Considering how good everything looked in the market, figuring out what to make first was tough. I decided to make a little weekend breakfast treat for me and Quinn. Sara Foster’s scones recipe suggests many variations, such as mixed berry, pear-almond, and pecan-praline. They all sounded delicious. I let Quinn pick, and he chose the cinnamon-apple variety.
These scones are a great way to start a lazy, weekend morning. They are warm, dense, and very delicious. And, of course, apples and cinnamon are always a winning combination for me. Next time, though, I’m thinking that I’ll be forced to make the pecan-praline variety.
Prep Time:25 minutes
Cook Time:30 minutes
- 4 & 1/2 cups all-purpose flour
- 1/2 cup granulated sugar
- 2 teaspoons baking powder
- 1/2 teaspoon baking soda
- 1/2 teaspoon salt
- 1 & 1/2 cups (3 sticks) cold unsalted butter, cut into 1/4-inch pieces
- 1 & 1/4 cups plus 2 tablespoons buttermilk
- 1 tablespoon ground cinnamon
- 2 cups peeled, chopped Granny Smith apples
- 1 large egg, beaten
- 2 tablespoons milk
- cinnamon sugar (1/2 cup granulated sugar + 2 tablespoons ground cinnamon)

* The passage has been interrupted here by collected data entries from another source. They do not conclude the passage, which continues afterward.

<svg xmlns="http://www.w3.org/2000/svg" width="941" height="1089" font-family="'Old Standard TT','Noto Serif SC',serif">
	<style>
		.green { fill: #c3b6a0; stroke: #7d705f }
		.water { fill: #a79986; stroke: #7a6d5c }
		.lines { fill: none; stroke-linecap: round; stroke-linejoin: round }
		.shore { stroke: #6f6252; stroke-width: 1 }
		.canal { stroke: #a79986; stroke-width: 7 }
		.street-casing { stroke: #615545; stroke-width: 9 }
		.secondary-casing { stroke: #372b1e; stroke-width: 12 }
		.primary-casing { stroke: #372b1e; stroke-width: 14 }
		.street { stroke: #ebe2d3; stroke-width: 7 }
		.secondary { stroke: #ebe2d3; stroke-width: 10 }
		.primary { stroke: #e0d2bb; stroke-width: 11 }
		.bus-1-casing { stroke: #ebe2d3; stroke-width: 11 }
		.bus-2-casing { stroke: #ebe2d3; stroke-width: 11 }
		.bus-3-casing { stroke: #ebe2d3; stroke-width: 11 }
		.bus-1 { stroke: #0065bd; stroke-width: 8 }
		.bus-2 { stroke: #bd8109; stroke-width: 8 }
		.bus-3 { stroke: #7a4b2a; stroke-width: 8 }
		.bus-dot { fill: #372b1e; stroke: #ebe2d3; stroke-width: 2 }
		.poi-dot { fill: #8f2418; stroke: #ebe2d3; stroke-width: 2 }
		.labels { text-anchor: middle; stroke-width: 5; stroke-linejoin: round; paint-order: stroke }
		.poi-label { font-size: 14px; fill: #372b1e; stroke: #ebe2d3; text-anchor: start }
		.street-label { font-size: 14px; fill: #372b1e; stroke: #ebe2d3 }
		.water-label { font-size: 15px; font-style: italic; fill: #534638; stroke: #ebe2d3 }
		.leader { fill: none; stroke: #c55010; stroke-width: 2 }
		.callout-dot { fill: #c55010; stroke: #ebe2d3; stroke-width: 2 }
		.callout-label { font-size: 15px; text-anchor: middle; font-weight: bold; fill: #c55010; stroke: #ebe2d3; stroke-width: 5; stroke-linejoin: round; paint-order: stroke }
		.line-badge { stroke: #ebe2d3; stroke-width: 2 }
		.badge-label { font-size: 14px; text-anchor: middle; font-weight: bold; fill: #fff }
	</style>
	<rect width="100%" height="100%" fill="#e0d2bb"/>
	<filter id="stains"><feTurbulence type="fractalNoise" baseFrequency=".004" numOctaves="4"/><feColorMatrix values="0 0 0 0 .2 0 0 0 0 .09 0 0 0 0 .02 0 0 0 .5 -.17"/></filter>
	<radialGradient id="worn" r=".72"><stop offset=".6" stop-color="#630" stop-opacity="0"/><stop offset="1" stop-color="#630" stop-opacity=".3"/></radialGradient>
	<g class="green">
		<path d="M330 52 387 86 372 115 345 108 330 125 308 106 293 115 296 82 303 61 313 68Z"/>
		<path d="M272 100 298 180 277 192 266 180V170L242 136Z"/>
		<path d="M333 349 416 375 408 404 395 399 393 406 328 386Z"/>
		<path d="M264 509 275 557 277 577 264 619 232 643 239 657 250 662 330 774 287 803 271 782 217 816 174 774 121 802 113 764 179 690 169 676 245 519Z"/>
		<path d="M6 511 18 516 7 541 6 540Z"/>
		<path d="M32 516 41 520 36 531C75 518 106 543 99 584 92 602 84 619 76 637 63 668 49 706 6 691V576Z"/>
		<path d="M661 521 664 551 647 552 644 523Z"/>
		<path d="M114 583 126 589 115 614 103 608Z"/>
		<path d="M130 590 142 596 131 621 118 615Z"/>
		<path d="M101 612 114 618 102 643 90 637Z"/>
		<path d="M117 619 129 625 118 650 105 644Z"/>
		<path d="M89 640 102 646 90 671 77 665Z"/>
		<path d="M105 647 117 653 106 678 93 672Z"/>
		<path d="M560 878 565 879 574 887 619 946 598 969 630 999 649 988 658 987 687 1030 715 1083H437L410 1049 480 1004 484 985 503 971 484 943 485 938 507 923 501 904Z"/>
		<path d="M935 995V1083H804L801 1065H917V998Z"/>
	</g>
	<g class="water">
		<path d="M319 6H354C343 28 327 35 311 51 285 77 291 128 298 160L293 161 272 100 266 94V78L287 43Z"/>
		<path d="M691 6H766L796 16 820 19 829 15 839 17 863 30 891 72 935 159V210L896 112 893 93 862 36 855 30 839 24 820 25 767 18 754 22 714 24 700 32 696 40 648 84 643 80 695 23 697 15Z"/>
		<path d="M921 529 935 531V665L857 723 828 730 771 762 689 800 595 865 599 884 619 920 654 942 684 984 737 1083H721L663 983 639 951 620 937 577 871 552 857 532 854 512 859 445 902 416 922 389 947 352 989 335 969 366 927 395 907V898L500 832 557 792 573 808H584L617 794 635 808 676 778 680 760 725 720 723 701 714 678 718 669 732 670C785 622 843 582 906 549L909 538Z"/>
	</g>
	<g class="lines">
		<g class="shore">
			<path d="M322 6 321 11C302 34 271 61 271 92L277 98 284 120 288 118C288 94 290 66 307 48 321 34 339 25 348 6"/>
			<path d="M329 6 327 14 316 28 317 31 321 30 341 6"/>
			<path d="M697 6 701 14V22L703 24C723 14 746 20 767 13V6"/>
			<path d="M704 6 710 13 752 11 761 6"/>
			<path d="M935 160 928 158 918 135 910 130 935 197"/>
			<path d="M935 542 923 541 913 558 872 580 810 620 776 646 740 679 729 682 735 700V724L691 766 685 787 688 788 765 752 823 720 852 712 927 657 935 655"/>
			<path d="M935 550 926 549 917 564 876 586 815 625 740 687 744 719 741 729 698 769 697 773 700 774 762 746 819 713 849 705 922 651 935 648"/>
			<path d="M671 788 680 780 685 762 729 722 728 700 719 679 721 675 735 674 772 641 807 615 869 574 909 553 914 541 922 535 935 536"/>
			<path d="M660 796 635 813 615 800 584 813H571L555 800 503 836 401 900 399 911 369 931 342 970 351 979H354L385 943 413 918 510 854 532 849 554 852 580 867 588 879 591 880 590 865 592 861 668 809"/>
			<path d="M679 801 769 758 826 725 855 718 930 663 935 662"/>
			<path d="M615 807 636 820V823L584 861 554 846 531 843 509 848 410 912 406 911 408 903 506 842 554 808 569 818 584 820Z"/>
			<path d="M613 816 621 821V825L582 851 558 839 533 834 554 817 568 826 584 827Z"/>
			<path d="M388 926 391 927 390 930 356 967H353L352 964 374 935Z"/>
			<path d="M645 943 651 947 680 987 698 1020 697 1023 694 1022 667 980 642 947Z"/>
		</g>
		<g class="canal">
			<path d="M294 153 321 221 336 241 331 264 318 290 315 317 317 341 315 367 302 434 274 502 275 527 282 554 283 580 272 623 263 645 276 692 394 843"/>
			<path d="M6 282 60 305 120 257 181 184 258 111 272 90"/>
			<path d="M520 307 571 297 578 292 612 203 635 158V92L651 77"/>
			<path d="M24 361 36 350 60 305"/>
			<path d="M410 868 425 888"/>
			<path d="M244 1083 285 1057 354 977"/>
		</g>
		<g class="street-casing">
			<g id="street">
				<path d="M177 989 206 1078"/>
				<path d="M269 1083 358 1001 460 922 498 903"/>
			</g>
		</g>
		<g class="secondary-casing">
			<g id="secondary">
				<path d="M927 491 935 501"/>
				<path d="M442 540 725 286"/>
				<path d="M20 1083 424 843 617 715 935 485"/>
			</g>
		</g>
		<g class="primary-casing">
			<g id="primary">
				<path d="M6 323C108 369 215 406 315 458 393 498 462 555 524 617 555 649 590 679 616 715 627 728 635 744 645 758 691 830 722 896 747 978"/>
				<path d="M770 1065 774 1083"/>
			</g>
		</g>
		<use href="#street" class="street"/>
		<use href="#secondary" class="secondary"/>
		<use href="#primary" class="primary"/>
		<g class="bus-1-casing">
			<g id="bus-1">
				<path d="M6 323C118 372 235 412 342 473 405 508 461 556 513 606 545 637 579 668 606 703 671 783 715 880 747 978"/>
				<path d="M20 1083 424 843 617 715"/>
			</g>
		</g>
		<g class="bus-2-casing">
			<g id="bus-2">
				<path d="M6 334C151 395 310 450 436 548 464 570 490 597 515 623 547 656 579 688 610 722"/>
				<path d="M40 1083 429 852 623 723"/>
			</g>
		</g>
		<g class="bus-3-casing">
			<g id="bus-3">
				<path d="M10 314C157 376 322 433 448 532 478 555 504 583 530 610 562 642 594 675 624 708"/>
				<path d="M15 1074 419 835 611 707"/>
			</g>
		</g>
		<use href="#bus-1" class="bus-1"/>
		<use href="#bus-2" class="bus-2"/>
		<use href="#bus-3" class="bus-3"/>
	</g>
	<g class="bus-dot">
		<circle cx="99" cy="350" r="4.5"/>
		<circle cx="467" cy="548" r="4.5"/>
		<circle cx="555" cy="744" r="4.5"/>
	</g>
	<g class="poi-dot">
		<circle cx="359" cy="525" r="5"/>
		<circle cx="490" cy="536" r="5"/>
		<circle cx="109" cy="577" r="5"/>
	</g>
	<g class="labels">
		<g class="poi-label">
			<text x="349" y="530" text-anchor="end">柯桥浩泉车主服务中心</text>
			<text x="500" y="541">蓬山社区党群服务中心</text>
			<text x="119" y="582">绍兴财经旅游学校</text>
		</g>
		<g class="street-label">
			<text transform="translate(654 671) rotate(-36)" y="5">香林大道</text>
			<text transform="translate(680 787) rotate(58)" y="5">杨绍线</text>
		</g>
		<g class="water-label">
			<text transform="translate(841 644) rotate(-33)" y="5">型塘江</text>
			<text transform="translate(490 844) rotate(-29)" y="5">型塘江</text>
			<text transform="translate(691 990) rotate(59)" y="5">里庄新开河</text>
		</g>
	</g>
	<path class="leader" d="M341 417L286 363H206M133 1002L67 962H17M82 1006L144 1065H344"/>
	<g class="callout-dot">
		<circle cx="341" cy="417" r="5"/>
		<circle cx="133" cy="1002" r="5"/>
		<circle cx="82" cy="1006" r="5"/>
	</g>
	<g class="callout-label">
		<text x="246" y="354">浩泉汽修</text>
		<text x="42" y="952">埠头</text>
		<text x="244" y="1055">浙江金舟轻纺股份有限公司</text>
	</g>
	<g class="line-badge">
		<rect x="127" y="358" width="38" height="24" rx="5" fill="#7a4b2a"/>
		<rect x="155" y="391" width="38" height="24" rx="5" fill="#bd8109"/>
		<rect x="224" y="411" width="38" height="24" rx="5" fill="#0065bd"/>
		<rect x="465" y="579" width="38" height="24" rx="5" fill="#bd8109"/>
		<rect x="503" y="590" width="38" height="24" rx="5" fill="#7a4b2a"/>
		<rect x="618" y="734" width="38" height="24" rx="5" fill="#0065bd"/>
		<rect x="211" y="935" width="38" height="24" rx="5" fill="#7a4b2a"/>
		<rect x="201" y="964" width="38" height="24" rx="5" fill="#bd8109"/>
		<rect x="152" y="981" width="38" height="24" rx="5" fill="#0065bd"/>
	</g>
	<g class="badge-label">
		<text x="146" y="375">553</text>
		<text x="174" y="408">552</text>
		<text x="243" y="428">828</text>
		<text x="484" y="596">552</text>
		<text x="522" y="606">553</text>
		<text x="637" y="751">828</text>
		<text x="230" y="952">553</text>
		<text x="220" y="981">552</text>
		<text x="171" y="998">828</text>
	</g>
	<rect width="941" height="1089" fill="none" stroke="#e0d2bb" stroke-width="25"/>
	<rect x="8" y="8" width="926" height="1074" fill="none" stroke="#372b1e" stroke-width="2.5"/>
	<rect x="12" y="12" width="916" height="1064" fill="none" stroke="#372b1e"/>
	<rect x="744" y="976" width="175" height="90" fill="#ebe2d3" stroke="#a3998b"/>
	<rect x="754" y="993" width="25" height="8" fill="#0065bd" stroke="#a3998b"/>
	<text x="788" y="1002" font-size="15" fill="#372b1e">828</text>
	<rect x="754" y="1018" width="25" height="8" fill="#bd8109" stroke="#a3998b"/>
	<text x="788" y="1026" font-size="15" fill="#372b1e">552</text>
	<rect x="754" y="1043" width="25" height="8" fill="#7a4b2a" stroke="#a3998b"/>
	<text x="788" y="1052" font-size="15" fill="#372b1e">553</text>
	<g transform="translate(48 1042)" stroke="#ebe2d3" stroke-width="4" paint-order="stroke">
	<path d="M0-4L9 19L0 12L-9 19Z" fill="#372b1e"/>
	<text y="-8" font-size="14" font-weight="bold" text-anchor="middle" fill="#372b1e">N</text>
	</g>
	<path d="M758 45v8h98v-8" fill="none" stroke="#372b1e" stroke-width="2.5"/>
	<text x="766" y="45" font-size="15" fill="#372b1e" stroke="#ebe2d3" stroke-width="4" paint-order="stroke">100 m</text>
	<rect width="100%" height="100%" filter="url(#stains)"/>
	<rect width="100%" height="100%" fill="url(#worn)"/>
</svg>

- Preheat oven to 400°. Line or lightly grease 2 baking sheets and set aside.
In a large bowl, combine flour, sugar, baking powder, baking soda, and salt. Cut in the butter with a pastry blender until the mixture resembles coarse meal. (Alternately, use a food processor with a metal blade to cut in the butter.) Stir in cinnamon and chopped apples. Do not overwork the dough.

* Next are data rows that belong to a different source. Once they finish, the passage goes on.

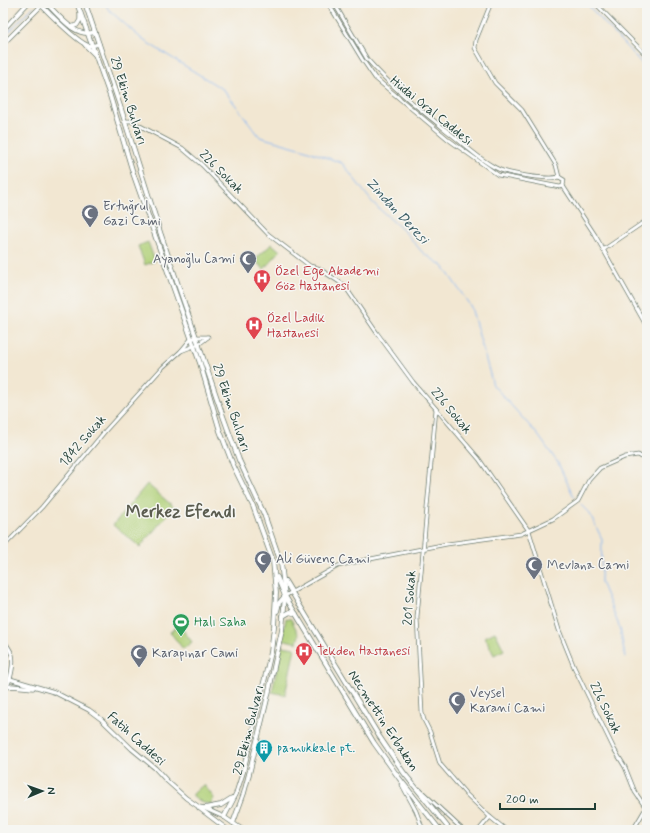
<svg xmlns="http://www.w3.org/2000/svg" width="650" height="833" font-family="Mynerve,sans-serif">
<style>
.green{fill:#b0d078;stroke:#688656}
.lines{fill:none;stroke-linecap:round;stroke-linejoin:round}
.stream{stroke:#88b7f3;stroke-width:1}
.tertiary-casing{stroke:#69786b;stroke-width:4.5}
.secondary-casing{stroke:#69786b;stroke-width:5}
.primary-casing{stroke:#69786b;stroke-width:5.5}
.tertiary{stroke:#fff;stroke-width:3}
.secondary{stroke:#fff;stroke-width:3.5}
.primary{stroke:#fff;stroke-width:4}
.labels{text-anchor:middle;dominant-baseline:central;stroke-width:3;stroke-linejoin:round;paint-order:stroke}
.street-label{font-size:13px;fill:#1f3d34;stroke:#f6f6f2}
.worship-label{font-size:13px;fill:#5b616d;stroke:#f6f6f2;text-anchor:start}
.health-label{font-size:13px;fill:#be3a42;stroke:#f6f6f2;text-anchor:start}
.leisure-label{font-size:13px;fill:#27864d;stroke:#f6f6f2;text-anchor:start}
.culture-label{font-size:13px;fill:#0d838f;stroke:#f6f6f2;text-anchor:start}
.water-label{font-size:14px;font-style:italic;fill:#395c64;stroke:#f6f6f2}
.district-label{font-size:17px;font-weight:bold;fill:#5b5d50;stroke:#f6f6f2}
</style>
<rect width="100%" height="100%" fill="#f6f6f2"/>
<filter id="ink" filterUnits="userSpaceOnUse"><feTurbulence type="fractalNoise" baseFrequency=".025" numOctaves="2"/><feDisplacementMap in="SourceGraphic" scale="8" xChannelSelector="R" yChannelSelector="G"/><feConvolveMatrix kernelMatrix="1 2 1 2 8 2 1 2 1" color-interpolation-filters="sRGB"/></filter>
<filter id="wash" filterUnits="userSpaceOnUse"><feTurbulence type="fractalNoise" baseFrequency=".012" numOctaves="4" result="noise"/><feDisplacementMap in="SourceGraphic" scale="16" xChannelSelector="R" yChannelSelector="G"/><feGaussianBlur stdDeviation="0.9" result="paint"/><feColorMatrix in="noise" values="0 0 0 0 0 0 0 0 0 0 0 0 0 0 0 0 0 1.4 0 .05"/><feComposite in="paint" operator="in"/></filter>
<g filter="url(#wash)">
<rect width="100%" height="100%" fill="#f2e7d2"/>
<g class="green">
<path d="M148,242l7,19 -10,4 -7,-19z"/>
<path d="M272,244l8,7 -16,18 -10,-9z"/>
<path d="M147,484l27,23 -34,40 -27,-22z"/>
<path d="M286,618l5,1 8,16 -2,8 -15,-4z"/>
<path d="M179,625l13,17 -9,7 -13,-17z"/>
<path d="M495,632l9,18 -10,5 -9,-18z"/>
<path d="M282,646l13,2 -10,47 -13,-3z"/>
<path d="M203,785l2,1 9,12 -3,6 -8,-1 -10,-7v-2z"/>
</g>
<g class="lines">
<g class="stream">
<path d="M104,3l5,7 34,30 81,50 36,47 43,12 39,14 31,40 33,30 17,20 20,13 28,41 22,78 45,50 20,28 16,34"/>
<path d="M586,3l61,66"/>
<path d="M3,38l30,-31"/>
<path d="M580,504l10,10 12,25 -1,43 19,46 5,29"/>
</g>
</g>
</g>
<g filter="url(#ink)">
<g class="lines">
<g class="tertiary-casing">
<g id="tertiary">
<path d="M328,3l34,56 13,19 74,62 49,35 62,12 3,-1"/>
<path d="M334,3l33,56c25,29 55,52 85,76 14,11 28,25 44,33 11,6 51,12 63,9"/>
<path d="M491,3l-15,37 -1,8 20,35 27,27 34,55 3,12"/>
<path d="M595,3l52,53"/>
<path d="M125,121h6l51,27 20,17 66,69 42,32 8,2 26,17 33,48 36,49 66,77 50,72 30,99 15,37 40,82 11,18 10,25 11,16 -13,22"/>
<path d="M559,177l5,3 -1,6"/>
<path d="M563,186l32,49 52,92"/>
<path d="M643,223l4,6"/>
<path d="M603,250l44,-30"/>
<path d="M181,351l18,-7 9,-7"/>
<path d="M436,409l-19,208 5,96 2,7 6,12 10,32 26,30 24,23 16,13"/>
<path d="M3,547l39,-40 64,-77 57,-63 18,-16 10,-12 6,-2h11"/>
<path d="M285,596l53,-30 12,-3 97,-19 74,-10 32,-15 25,-18 11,-21 11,-12 25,-11 13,-2 9,5"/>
<path d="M402,785l14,26 7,19"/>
<path d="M419,789l44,41"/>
<path d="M433,830h7"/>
<path d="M479,830l11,-13"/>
</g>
</g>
<g class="secondary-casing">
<g id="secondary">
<path d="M39,3c10,10 36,37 48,42 4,2 8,0 12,-1"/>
<path d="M46,3c13,12 29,36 49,29"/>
<path d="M71,27l6,-2 3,-5v-6"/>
<path d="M3,30l25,-27"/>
<path d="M3,44l40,-40"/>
<path d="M85,45l10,10"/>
<path d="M3,640c3,4 7,9 9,15 2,8 -1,25 -6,32"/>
<path d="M3,677l51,15 35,18 12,9 31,30 23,19 12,13 19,17 13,9 5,1 20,9 19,13"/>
<path d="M3,688l9,-2 21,2"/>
<path d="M199,808l29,22"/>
</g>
</g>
<g class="primary-casing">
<g id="primary">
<path d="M77,3l33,93 23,77 67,190 20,68 13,34 20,41 20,55 3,32 -2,34 -3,25 -28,120 -7,22 -12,23"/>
<path d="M85,3l36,106 40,126 62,181 16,44 25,54 17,49 4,33 -3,34 -14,65 -18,75 -6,23 -11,30"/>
<path d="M277,577l8,19 89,147 25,35 41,52"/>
<path d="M285,581l94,155 25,37 46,57"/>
<path d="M277,611l2,-8 6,-7"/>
<path d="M283,616l7,-4 6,2"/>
<path d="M205,808l16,-3 11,-7"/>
</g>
</g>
<use href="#tertiary" class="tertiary"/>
<use href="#secondary" class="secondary"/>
<use href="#primary" class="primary"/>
</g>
</g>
<defs>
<g id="mosque-pin" transform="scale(0.9)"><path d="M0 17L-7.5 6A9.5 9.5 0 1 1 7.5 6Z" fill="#6b7280" stroke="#f6f6f2"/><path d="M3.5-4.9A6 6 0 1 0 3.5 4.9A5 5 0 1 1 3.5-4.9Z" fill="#fff"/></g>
<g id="hospital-pin" transform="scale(0.9)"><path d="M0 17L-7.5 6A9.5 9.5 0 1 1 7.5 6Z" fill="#e0444e" stroke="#f6f6f2"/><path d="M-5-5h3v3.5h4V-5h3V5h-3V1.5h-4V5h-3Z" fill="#fff"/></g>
<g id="stadium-pin" transform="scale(0.9)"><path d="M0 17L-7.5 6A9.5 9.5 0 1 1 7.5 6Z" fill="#2e9e5b" stroke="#f6f6f2"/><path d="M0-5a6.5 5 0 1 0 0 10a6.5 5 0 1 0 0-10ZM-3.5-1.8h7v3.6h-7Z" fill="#fff"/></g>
<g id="building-pin" transform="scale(0.9)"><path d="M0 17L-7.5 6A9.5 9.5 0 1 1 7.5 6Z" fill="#0f9aa8" stroke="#f6f6f2"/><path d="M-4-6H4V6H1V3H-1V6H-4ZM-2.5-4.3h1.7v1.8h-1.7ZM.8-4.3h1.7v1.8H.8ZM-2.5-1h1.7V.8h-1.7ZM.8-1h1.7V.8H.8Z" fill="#fff"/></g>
</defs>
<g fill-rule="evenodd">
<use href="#mosque-pin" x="90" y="213"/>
<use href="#mosque-pin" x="248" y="259"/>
<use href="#hospital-pin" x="262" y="278"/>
<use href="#hospital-pin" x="254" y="325"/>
<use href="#mosque-pin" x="263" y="559"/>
<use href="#mosque-pin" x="534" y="565"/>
<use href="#stadium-pin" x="181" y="622"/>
<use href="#hospital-pin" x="304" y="651"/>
<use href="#mosque-pin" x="139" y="653"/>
<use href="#mosque-pin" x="457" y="700"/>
<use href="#building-pin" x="264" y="748"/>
</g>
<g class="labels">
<g class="street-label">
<text transform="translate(128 101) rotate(72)">29 Ekim Bulvarı</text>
<text transform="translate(431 111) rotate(39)">Hüdai Oral Caddesi</text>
<text transform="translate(221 172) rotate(45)">226 Sokak</text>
<text transform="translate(231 408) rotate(71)">29 Ekim Bulvarı</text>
<text transform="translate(451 411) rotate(50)">226 Sokak</text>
<text transform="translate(83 441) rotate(-49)">1842 Sokak</text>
<text transform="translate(410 598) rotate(-86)">201 Sokak</text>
<text transform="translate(605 708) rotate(64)">226 Sokak</text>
<text transform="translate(383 721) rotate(57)">Necmettin Erbakan</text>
<text transform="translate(249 730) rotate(-76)">29 Ekim Bulvarı</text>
<text transform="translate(136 739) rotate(42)">Fatih Caddesi</text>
</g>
<g class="worship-label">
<text x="103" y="206">Ertuğrul<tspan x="103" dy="15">Gazi Cami</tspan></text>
<text x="235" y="259" text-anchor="end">Ayanoğlu Cami</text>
<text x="276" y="559">Ali Güvenç Cami</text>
<text x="547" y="565">Mevlana Cami</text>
<text x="152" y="653">Karapınar Cami</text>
<text x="470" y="693">Veysel<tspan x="470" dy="15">Karani Cami</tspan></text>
</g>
<g class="health-label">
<text x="275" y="271">Özel Ege Akademi<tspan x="275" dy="15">Göz Hastanesi</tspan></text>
<text x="267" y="318">Özel Ladik<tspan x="267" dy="15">Hastanesi</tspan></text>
<text x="317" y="651">Tekden Hastanesi</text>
</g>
<g class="leisure-label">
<text x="194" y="622">Halı Saha</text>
</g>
<g class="culture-label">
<text x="277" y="748">pamukkale pt.</text>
</g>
<g class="water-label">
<text transform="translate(397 211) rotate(47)">Zindan Deresi</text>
</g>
<g class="district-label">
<text x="181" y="512">Merkez Efendı</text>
</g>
</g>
<rect width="650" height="833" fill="none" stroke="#f6f6f2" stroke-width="16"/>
<g transform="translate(42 791) rotate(88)" stroke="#f6f6f2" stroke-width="3" paint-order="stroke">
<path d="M0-3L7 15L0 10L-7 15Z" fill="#1f3d34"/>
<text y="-6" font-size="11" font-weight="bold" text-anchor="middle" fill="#1f3d34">N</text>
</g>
<path d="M500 803v6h95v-6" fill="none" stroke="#1f3d34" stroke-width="2"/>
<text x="506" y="803" font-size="12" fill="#1f3d34" stroke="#f6f6f2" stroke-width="3" paint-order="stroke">200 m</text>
</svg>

- Add 1 & 1/4 cups of buttermilk. Mix until combined and the dough begins to stick together. Add remaining buttermilk if dough is too dry.
- Turn the dough out onto a lightly floured work surface. Roll or pat dough into two 6-inch rounds about 1 & 1/2 inches thick. Cut each round in half, then cut each half into 3 triangles. Place on baking sheets.
- Mix together beaten egg and milk. Brush the tops of the triangles with egg wash. Then, sprinkle with cinnamon sugar. Bake 25 to 30 minutes, or until golden brown and firm to the touch. Serve immediately.
Recipe adapted from The Foster’s Market Cookbook.